Task to carry out
Set down, word for word, the part of the Galaxy S7 tips below from "There are many" to "you haven’t already.".

Quoted text
Begin

Change the homescreen grid size
While you are in the area disabling the Brief screen, why not give your homescreen some more real-estate? One thing I don’t get about manufacturers is why they insist on having a 4 x 4 grid size on the homescreen on a device that is 5.5+ inches? Heck, I prefer 5 x 5 even on 5 inch phones. This one is simple as well, as you’ll see a button on the bottom that says “Screen grid”. Just give that a tap and select 5 x 5.
Pick a new theme
With Android Marshmallow, Samsung has updated the look of their user-interface. I personally think it is cleaner and adheres more to Material Design than ever, but it could still use some work. That is why it is so nice that Samsung has including their own theme engine. Back when the S6/S6 edge were released, there wasn’t much to choose from, but that is not the case with the Galaxy S7 and Galaxy S7 edge.
There are many themes out there to satisfy your needs, but my personal favorite is Material Dark. Besides the great aesthetics, it is free whereas some are a couple bucks. To change your theme, all you have to do is go to your settings, scroll down, press theme, and sign into your Samsung account if you haven’t already.
Enable embedded battery percentage
Lastly, this is a little trick that can give you battery percentage without taking up precious status bar real estate. This is especially helpful with Samsung devices as they didn’t include the System UI tuner as seen on Nexus devices. That means the only way to have your battery percentage in the status bar is to have it next to the battery. Luckily, using a little trick we learned when the S6/S6 edge came out is that an app can enable it.
On the S6/S6 edge, there was an issue where you wouldn’t be able to see the battery percentage until it was under 70% because it was always white, but that is not the case this time around. When your battery is full, it will show the in black, then eventually turn to white, and when you get real low, it will be red. Just like the Nexus devices. To enable this, go to the Google Play Store and download Battery Percent Enabler.
Once it is installed, just check enable, and restart the device (you may or may not have to). Once it is enabled, you can uninstall the app. If you want to disable, just uncheck it, and restart the device.

End

Material
Begin

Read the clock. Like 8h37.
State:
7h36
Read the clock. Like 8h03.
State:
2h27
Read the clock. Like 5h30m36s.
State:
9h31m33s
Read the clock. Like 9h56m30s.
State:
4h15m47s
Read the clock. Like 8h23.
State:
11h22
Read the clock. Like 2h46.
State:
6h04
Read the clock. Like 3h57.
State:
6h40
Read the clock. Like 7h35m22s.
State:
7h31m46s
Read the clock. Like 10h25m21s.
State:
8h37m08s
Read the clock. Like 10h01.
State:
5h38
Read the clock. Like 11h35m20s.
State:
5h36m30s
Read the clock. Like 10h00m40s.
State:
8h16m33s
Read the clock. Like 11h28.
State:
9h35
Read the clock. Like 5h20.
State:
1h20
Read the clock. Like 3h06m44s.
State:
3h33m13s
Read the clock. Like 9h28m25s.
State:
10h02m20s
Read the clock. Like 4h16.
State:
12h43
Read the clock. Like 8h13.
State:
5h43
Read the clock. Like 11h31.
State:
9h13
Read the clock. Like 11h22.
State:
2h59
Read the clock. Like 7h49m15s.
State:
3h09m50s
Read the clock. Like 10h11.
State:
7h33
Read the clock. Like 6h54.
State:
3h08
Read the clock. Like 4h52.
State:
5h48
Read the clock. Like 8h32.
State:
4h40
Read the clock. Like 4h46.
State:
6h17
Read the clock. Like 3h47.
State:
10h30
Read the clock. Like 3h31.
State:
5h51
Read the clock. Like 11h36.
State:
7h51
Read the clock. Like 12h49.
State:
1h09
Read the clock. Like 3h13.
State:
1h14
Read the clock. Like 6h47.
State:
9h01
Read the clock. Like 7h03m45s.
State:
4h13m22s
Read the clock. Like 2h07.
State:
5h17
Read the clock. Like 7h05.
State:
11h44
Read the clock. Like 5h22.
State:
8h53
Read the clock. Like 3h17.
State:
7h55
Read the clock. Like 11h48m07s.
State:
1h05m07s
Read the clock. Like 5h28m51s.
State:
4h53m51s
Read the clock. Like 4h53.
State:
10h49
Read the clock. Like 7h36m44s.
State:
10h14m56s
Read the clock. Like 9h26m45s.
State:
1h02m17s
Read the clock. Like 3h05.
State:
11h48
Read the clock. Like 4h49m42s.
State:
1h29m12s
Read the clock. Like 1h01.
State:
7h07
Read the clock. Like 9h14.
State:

End

Correct result
There are many themes out there to satisfy your needs, but my personal favorite is Material Dark. Besides the great aesthetics, it is free whereas some are a couple bucks. To change your theme, all you have to do is go to your settings, scroll down, press theme, and sign into your Samsung account if you haven’t already.